Any firm handling lots on contract shall label all bins containing lots with the name of the grower whose lots are being stored. Responsibility for proper labeling and subsequent handling rests with the firm. No certification tags or bulk certificates shall be issued until this is done.
Each grower shall submit a completed storage and yield report on each lot on forms furnished by the commissioner. Certification tags shall not be issued to growers who have not submitted the report.
Official blue, yellow, or white tags, bearing the grower's name and address, the potato variety, and the crop year shall be issued when the potatoes meet the certification requirements described in parts 1510.2310 to 1510.2330. Tags shall be fastened onto sacks so as to constitute a seal at the time the lots are prepared for shipment. Bulk certificates must also show the date of issuance, the class, the grade, and the approximate weight of the load.
Tags shall be issued only to growers, except when lots are stored in a public warehouse or in a storage unit not under direct control of the grower. They shall be issued to the owner or manager of the storage unit upon receipt of written authorization from the grower.
Responsibility for ordering tags shall rest entirely with each grower.

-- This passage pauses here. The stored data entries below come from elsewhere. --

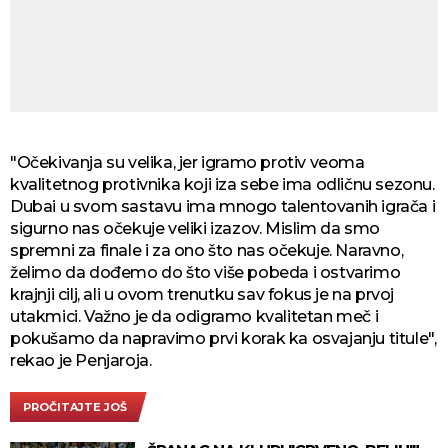
"Očekivanja su velika, jer igramo protiv veoma
kvalitetnog protivnika koji iza sebe ima odličnu sezonu.
Dubai u svom sastavu ima mnogo talentovanih igrača i
sigurno nas očekuje veliki izazov. Mislim da smo
spremni za finale i za ono što nas očekuje. Naravno,
želimo da dođemo do što više pobeda i ostvarimo
krajnji cilj, ali u ovom trenutku sav fokus je na prvoj
utakmici. Važno je da odigramo kvalitetan meč i
pokušamo da napravimo prvi korak ka osvajanju titule",
rekao je Penjaroja.
PROČITAJTE JOŠ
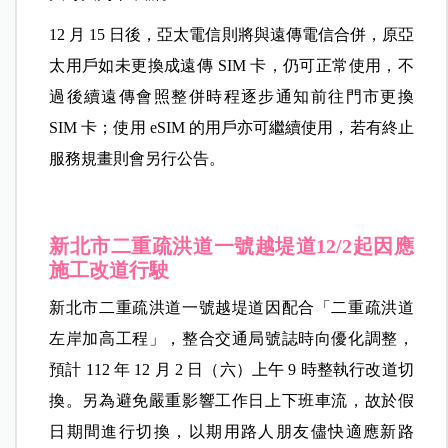
12 月 15 日後，亞太電信則將與遠傳電信合併，原亞
太用戶如未更換成遠傳 SIM 卡，仍可正常使用，不
過後續遠傳會照整併時程逐步通知前往門市更換
SIM 卡；使用 eSIM 的用戶亦可繼續使用，若有終止
服務規畫則會另行公告。
新北市二重疏洪道一號越堤道12/2起因應
施工改道行駛
新北市二重疏洪道一號越堤道因配合「二重疏洪道
左岸加高工程」，整合交通局號誌時向優化調整，
預計 112 年 12 月 2 日（六）上午 9 時整執行改道切
換。另為避免嚴重影響工作日上下班車流，故於假
日期間進行切換，以期用路人朋友儘快適應新路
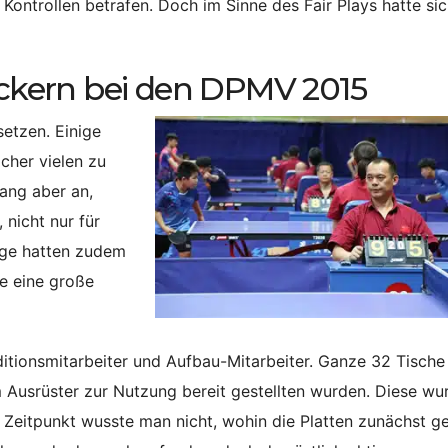
ontrollen betrafen. Doch im Sinne des Fair Plays hatte si
kern bei den DPMV 2015
setzen. Einige
cher vielen zu
ang aber an,
 nicht nur für
nige hatten zudem
e eine große
itionsmitarbeiter und Aufbau-Mitarbeiter. Ganze 32 Tische
 Ausrüster zur Nutzung bereit gestellten wurden. Diese wu
 Zeitpunkt wusste man nicht, wohin die Platten zunächst g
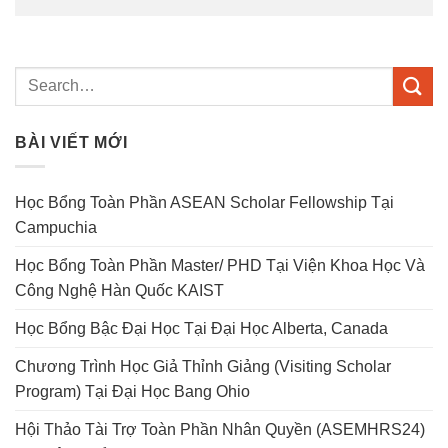
BÀI VIẾT MỚI
Học Bổng Toàn Phần ASEAN Scholar Fellowship Tại
Campuchia
Học Bổng Toàn Phần Master/ PHD Tại Viện Khoa Học Và
Công Nghệ Hàn Quốc KAIST
Học Bổng Bậc Đại Học Tại Đại Học Alberta, Canada
Chương Trình Học Giả Thỉnh Giảng (Visiting Scholar
Program) Tại Đại Học Bang Ohio
Hội Thảo Tài Trợ Toàn Phần Nhân Quyền (ASEMHRS24)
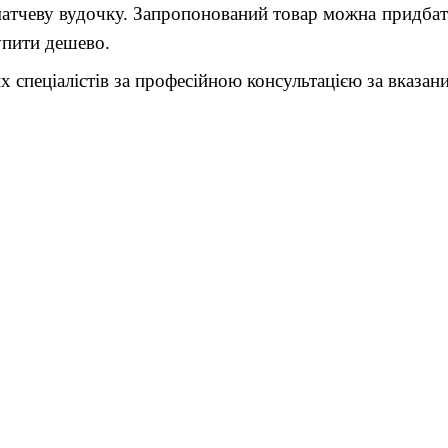
атчеву вудочку. Запропонований товар можна придбат
упити дешево.
х спеціалістів за професійною консультацією за вказа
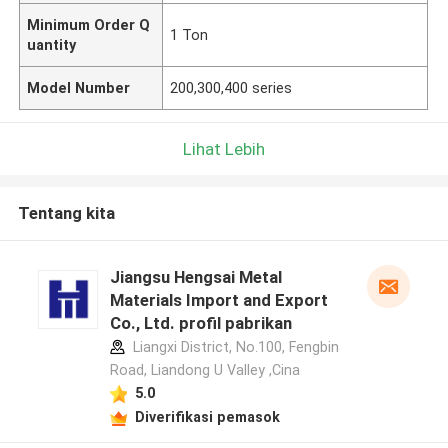
Minimum Order Q
1 Ton
uantity
Model Number
200,300,400 series
Lihat Lebih
Tentang kita
Jiangsu Hengsai Metal
Materials Import and Export
Co., Ltd. profil pabrikan
Liangxi District, No.100, Fengbin
Road, Liandong U Valley ,Cina
5.0
Diverifikasi pemasok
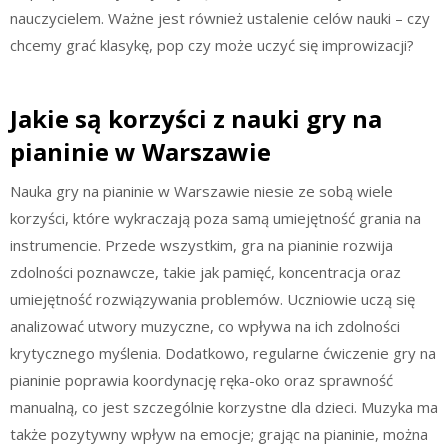
nauczycielem. Ważne jest również ustalenie celów nauki – czy
chcemy grać klasykę, pop czy może uczyć się improwizacji?
Jakie są korzyści z nauki gry na
pianinie w Warszawie
Nauka gry na pianinie w Warszawie niesie ze sobą wiele
korzyści, które wykraczają poza samą umiejętność grania na
instrumencie. Przede wszystkim, gra na pianinie rozwija
zdolności poznawcze, takie jak pamięć, koncentracja oraz
umiejętność rozwiązywania problemów. Uczniowie uczą się
analizować utwory muzyczne, co wpływa na ich zdolności
krytycznego myślenia. Dodatkowo, regularne ćwiczenie gry na
pianinie poprawia koordynację ręka-oko oraz sprawność
manualną, co jest szczególnie korzystne dla dzieci. Muzyka ma
także pozytywny wpływ na emocje; grając na pianinie, można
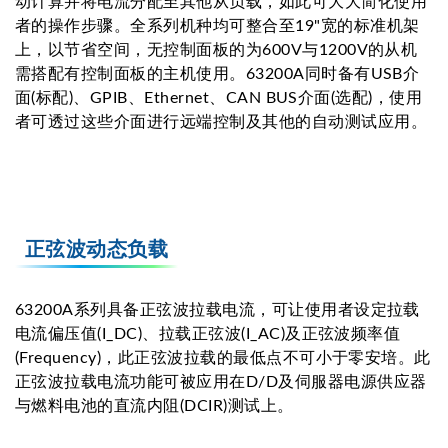
动计算并将电流分配至其他从负载，如此可大大简化使用
者的操作步骤。全系列机种均可整合至19"宽的标准机架
上，以节省空间，无控制面板的为600V与1200V的从机
需搭配有控制面板的主机使用。63200A同时备有USB介
面(标配)、GPIB、Ethernet、CAN BUS介面(选配)，使用
者可透过这些介面进行远端控制及其他的自动测试应用。
正弦波动态负载
63200A系列具备正弦波拉载电流，可让使用者设定拉载
电流偏压值(I_DC)、拉载正弦波(I_AC)及正弦波频率值
(Frequency)，此正弦波拉载的最低点不可小于零安培。此
正弦波拉载电流功能可被应用在D/D及伺服器电源供应器
与燃料电池的直流内阻(DCIR)测试上。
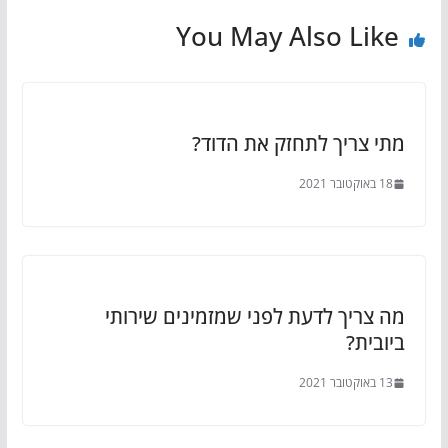
You May Also Like
מתי צריך לתחזק את הדוד?
18 באוקטובר 2021
מה צריך לדעת לפני שמזמינים שירותי
ביובית?
13 באוקטובר 2021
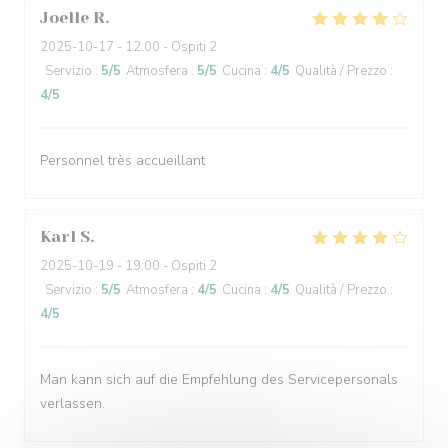
Joelle
R
2025-10-17
- 12:00 - Ospiti 2
Servizio
:
5
/5
Atmosfera
:
5
/5
Cucina
:
4
/5
Qualità / Prezzo
:
4
/5
Personnel très accueillant
Karl
S
2025-10-19
- 19:00 - Ospiti 2
Servizio
:
5
/5
Atmosfera
:
4
/5
Cucina
:
4
/5
Qualità / Prezzo
:
4
/5
Man kann sich auf die Empfehlung des Servicepersonals
verlassen.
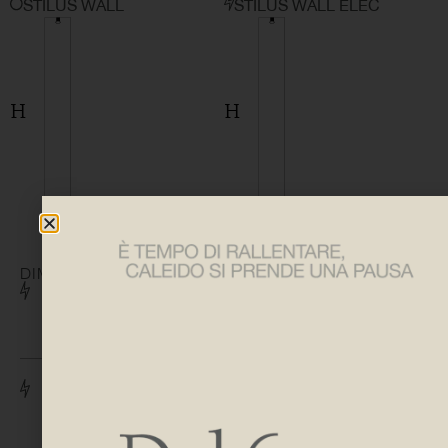
STILUS WALL
STILUS WALL ELEC
DIMENSIONES
H 1775
L 380
H 1855
L 440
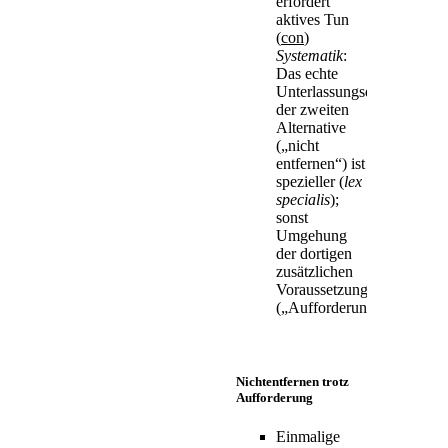
erfordert
aktives Tun
(
con
)
Systematik
:
Das echte
Unterlassungsdelikt
der zweiten
Alternative
(„nicht
entfernen“) ist
spezieller (
lex
specialis
);
sonst
Umgehung
der dortigen
zusätzlichen
Voraussetzung
(„Aufforderung“)
Nichtentfernen trotz
Aufforderung
Einmalige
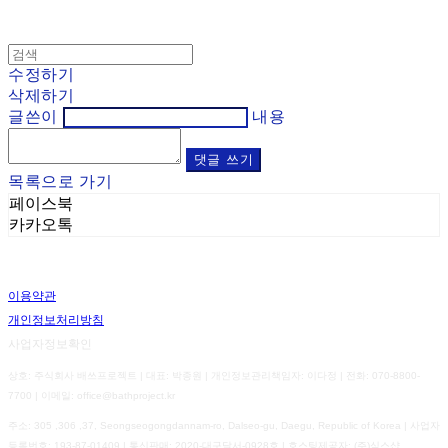
수정하기
삭제하기
글쓴이
내용
댓글 쓰기
목록으로 가기
페이스북
카카오톡
이용약관
개인정보처리방침
사업자정보확인
상호: 주식회사 배쓰프로젝트 | 대표: 박종원 | 개인정보관리책임자: 이다정 | 전화: 070-8800-
7700 | 이메일: office@bathproject.kr
주소: 305 ,306 ,37, Seongseogongdannam-ro, Dalseo-gu, Daegu, Republic of Korea | 사업자
등록번호:
193-87-01409
| 통신판매:
2020-대구달서-0928호
| 호스팅제공자: (주)식스샵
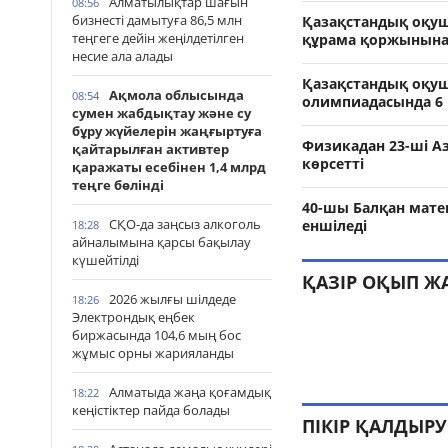
Алматылықтар шағын
08:56
бизнесті дамытуға 86,5 млн
Қазақстандық оқу
теңгеге дейін жеңілдетілген
құрама қоржынына 
несие ала алады
Қазақстандық оқуш
Ақмола облысында
08:54
олимпиадасында 6 
сумен жабдықтау және су
бұру жүйелерін жаңғыртуға
Физикадан 23-ші А
қайтарылған активтер
көрсетті
қаражаты есебінен 1,4 млрд
теңге бөлінді
40-шы Балқан мат
СҚО-да заңсыз алкоголь
еншіледі
18:28
айналымына қарсы бақылау
күшейтілді
ҚАЗІР ОҚЫП Ж
2026 жылғы шілдеде
18:26
Электрондық еңбек
биржасында 104,6 мың бос
жұмыс орны жарияланды
Алматыда жаңа қоғамдық
18:22
кеңістіктер пайда болады
ПІКІР ҚАЛДЫРУ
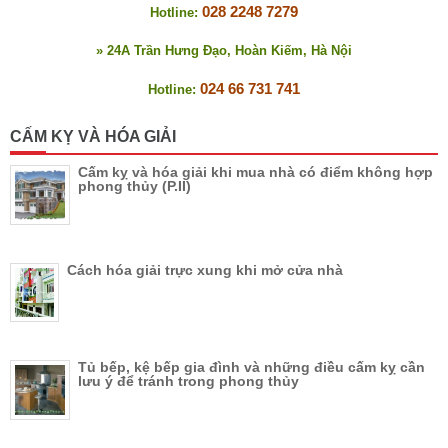
028 2248 7279
Hotline:
» 24A Trần Hưng Đạo, Hoàn Kiếm, Hà Nội
024 66 731 741
Hotline:
CẤM KỴ VÀ HÓA GIẢI
Cấm kỵ và hóa giải khi mua nhà có điểm không hợp
phong thủy (P.II)
Cách hóa giải trực xung khi mở cửa nhà
Tủ bếp, kệ bếp gia đình và những điều cấm kỵ cần
lưu ý để tránh trong phong thủy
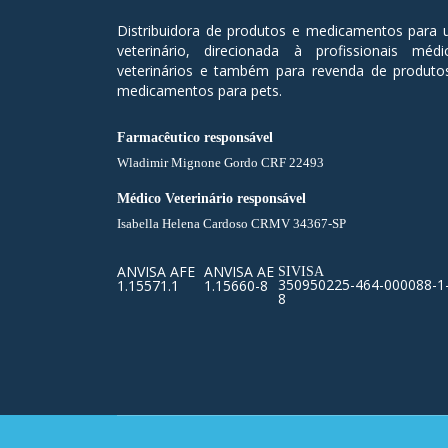
Distribuidora de produtos e medicamentos para 
veterinário, direcionada à profissionais médi
veterinários e também para revenda de produto
medicamentos para pets.
Farmacêutico responsável
Wladimir Mignone Gordo CRF 22493
Médico Veterinário responsável
Isabella Helena Cardoso CRMV 34367-SP
ANVISA AFE
ANVISA AE
SIVISA
350950225-464-000088-1
1.15571.1
1.15660-8
8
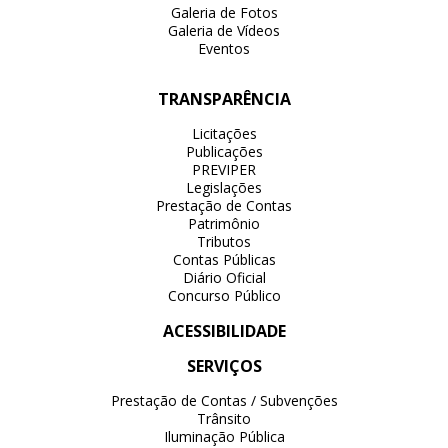
Galeria de Fotos
Galeria de Vídeos
Eventos
TRANSPARÊNCIA
Licitações
Publicações
PREVIPER
Legislações
Prestação de Contas
Patrimônio
Tributos
Contas Públicas
Diário Oficial
Concurso Público
ACESSIBILIDADE
SERVIÇOS
Prestação de Contas / Subvenções
Trânsito
Iluminação Pública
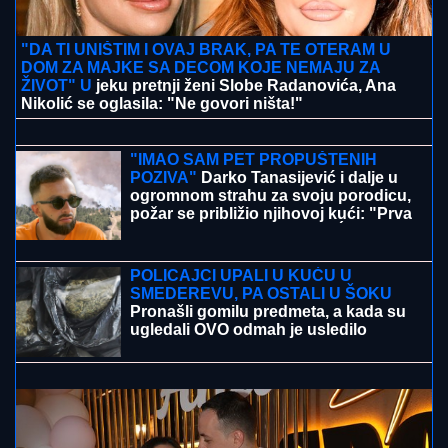
"DA TI UNIŠTIM I OVAJ BRAK, PA TE OTERAM U
DOM ZA MAJKE SA DECOM KOJE NEMAJU ZA
ŽIVOT" U
jeku pretnji ženi Slobe Radanovića, Ana
Nikolić se oglasila: "Ne govori ništa!"
VERICA RAKOČEVIĆ I VELJKO
PRAVE BAZEN U VILI NA AVALI
Imanje vredi milione, a sada podelili
snimak iz dvorišta: Bagerista uveliko
izvodi radove (Video)
"IMAO SAM PET PROPUŠTENIH
POZIVA"
Darko Tanasijević i dalje u
ogromnom strahu za svoju porodicu,
požar se približio njihovoj kući: "Prva
reč koju sam čuo - IZGOREĆEMO"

All lots shall be inspected at the loading point whenever possible. If inspection at the loading point is impossible, request for grading inspection in transit shall be made. Every bagged lot or shipment offered for sale and bearing official certification tags shall be in new even-weight sacks. Bulk shipments shall be identified with a bulk certificate. Both bagged and bulk lots or shipments must meet grade standards specified in part 1510.2355. Lots or shipments that fail to meet grade standards when inspected shall be reconditioned, or:
if the lot or shipment is in sacks, the tags shall be removed under the supervision of a state or federal/state inspector before the lot or shipment is allowed to proceed to its destination; and
if the shipment is in bulk, no bulk certificate shall be issued.
All costs of reconditioning to meet grade shall be borne by the shipper.